Easy Instant Chilli Paneer Using Ching’s Secret Masala
Image Credit: Deevi's Kitchen/facebook

The origin of Chilli Paneer is attributed to an Indian chef Nelson Wang. He is of Chinese origin and the founder of the iconic China Garden in Mumbai’s Kemps’ Corner. He was the first to use the Indian ingredient paneer and mix it with soy sauce, cornstarch, onions and capsicums

Instant Chilli Paneer Gravy

Chilli Paneer Gravy is served along with a main course of noodles or rice. In case you prefer the Chilli Paneer Dry version, then remember to have it as an appetiser and do not add water to the dish. It remains succulent enough with the juices of the vegetables. This recipe of Chilli Paneer does not include refined flour or cornflour for coating the Paneer to make it crispy. 

Indian Chinese, or Indo Chinese cuisine or Sino Indian cuisine is a distinctive culinary cuisine which takes its inspiration from Chinese food, but converts the taste to suit the Indian palate by making it spicier using Indian ingredients like green chillies, ginger, onions, capsicum. The versatility of the ingredients has meant that the Indo-Chinese dishes were suited to the largely vegetarian Indian population. These are also Indian vegetarian dishes whereas the Chinese dishes contain a lot of meat. Some even claim that the Chinese cuisine in India (made in the Indian style) is the country’s top favourite cuisine. 

Preparation time: 10 minutes

Cooking time: 10 minutes

Servings: 2 


  • 200 gms – Paneer (approx. 1 inch cubed pieces) 
  • 1 – Packet of Ching’s Secret Paneer Chilli Masala
  • 2 cups (300 ml) – Water 
  • 2 tbsp - Oil
  • 1 – Green Capsicum (Diced) 
  • 1 – Medium Onion (Petals) 
  • 1 – 2 - Green Chillies (cut length wise)
  • 2 tbsp – Spring Onion white (finely chopped)
  • 2 tbsp – Spring Onion greens (finely chopped for garnishing)
  • 1 – Bell Pepper Red 


  • In a bowl, take  2 cups of water and mix the pre-prepared Chings Secret Paneer Chilli masala and mix it well, leaving no lumps at all.

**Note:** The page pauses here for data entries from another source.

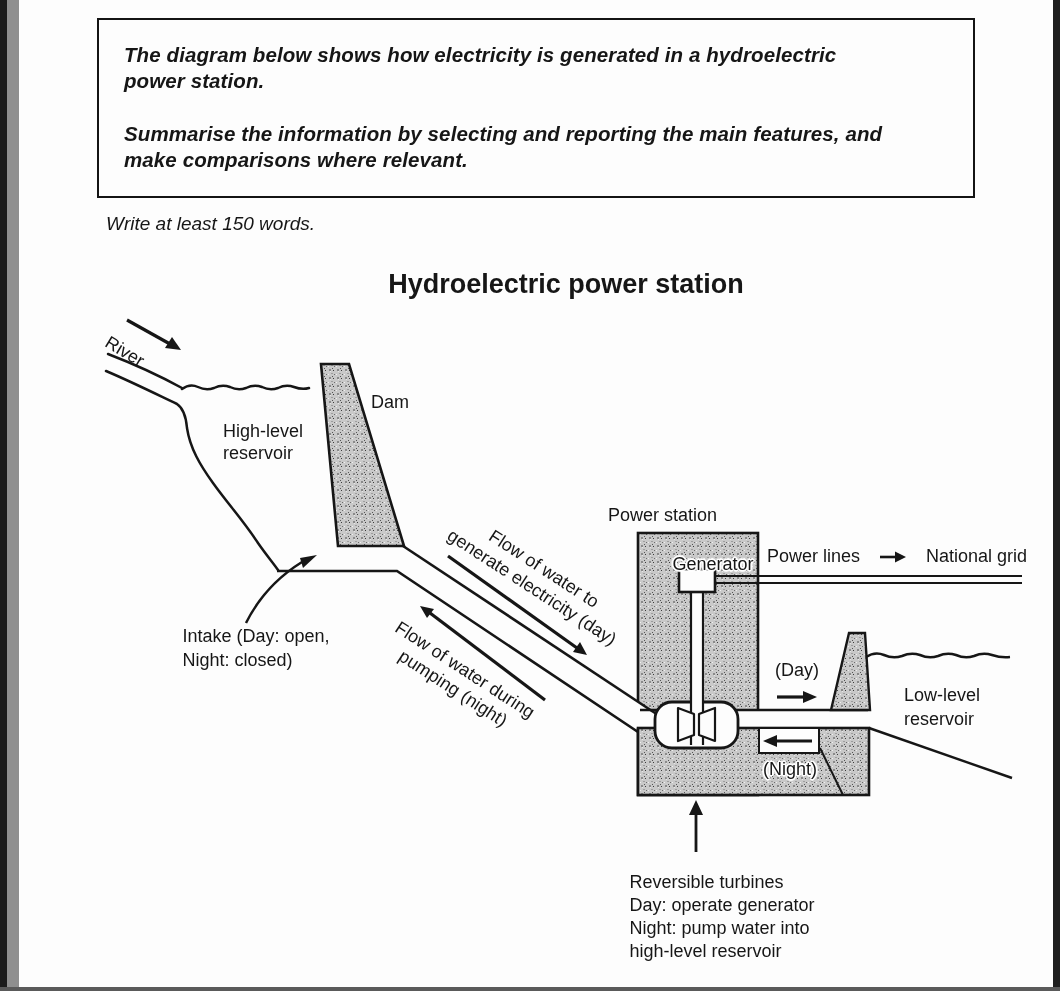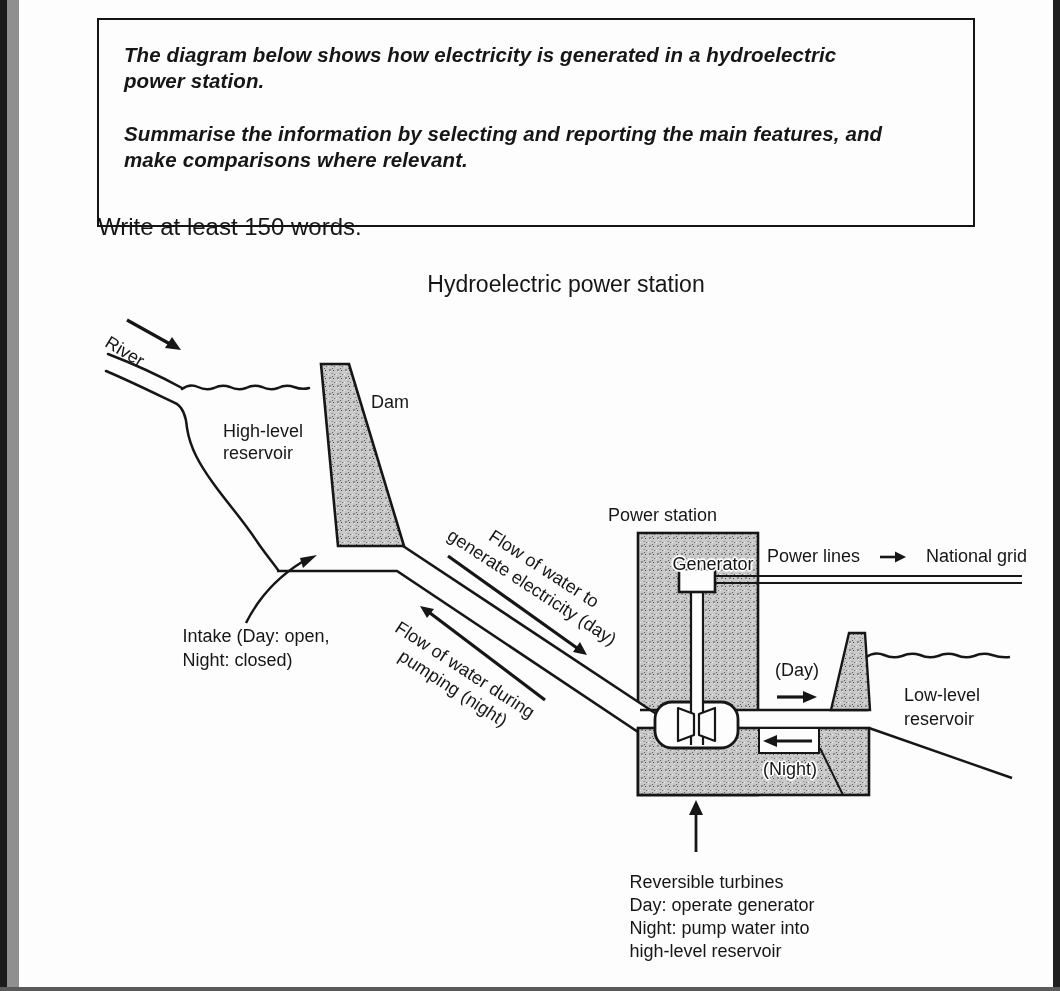--- a/index.html
+++ b/index.html
@@ -9,35 +9,35 @@
   }
   
   .bar{position:absolute;top:0;height:991px;}
   .bar.left-black{left:0;width:7px;background:#1b1b1b;}
   .bar.left-gray{left:7px;width:12px;background:#8f8f8f;}
   .bar.right-black{right:0;width:7px;background:#1f1f1f;}
   .bar.bottom{left:0;right:0;top:auto;bottom:0;height:4px;width:1060px;background:#5a5a5a;}
 
   
   .task-box{
-    position:absolute;left:97px;top:18px;width:878px;height:209px;
+    position:absolute;left:97px;top:18px;width:878px;height:180px;
     border:2px solid #141414;box-sizing:border-box;background:#fdfdfd;
     padding:22px 25px 0 25px;
   }
   .task-line{
     font-size:20.5px;font-weight:bold;font-style:italic;line-height:26px;
     letter-spacing:0.1px;white-space:nowrap;
   }
   .task-p2{margin-top:27px;}
-  .write-note{position:absolute;left:98px;top:213px;font-size:24px;}
+  .write-note{position:absolute;left:106px;top:213px;font-size:19px;font-style:italic;}
 
   
   .lbl{position:absolute;font-size:18px;line-height:21px;white-space:nowrap;}
   .ctr{transform:translateX(-50%);}
-  .title{left:566px;top:274px;font-size:23px;font-weight:normal;transform:translateX(-50%);}
+  .title{left:566px;top:274px;font-size:27px;font-weight:bold;transform:translateX(-50%);}
   .halo{text-shadow:-1px -1px 0 #fff,1px -1px 0 #fff,-1px 1px 0 #fff,1px 1px 0 #fff,
         -2px 0 1px #fff,2px 0 1px #fff,0 -2px 1px #fff,0 2px 1px #fff;}
   .rot-river{left:112px;top:332px;transform:rotate(31deg);transform-origin:0 0;}
   .rot-flow{position:absolute;text-align:center;line-height:22px;font-size:18px;white-space:nowrap;}
   .flow-day{left:538px;top:578px;transform:translate(-50%,-50%) rotate(33deg);}
   .flow-night{left:459px;top:679px;transform:translate(-50%,-50%) rotate(33deg);}
   .powerlines-row{display:flex;align-items:center;gap:19px;}
   .note{line-height:23px;}
   svg.canvas{position:absolute;left:0;top:0;}
 </style>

Set aside 
  • Take a deep wok, pour the oil and put in the paneer cubes and shallow fry on medium to high flame. Do not start turning them immediately. Flip only after they are holding their shape 
  • In the same wok add green chilli, onion and capsicum, bell pepper, spring onion whites and crisp stir fry for about 3 minutes, till Paneer turns golden brown
  • The veggies have to remain crunchy
  • Add the Ching’s Secret Paneer Chilli Masala water to the veggie mix and let it come to a boil 
  • Let the gravy thicken and as it thickens it changes colour. It is ready to serve in the main course with rice or noodles

Chilli Paneer has a mix of carbs, protein as well as a high quantity of Sodium. Paneer is great source of several vitamins, calcium and minerals and its easy to digest.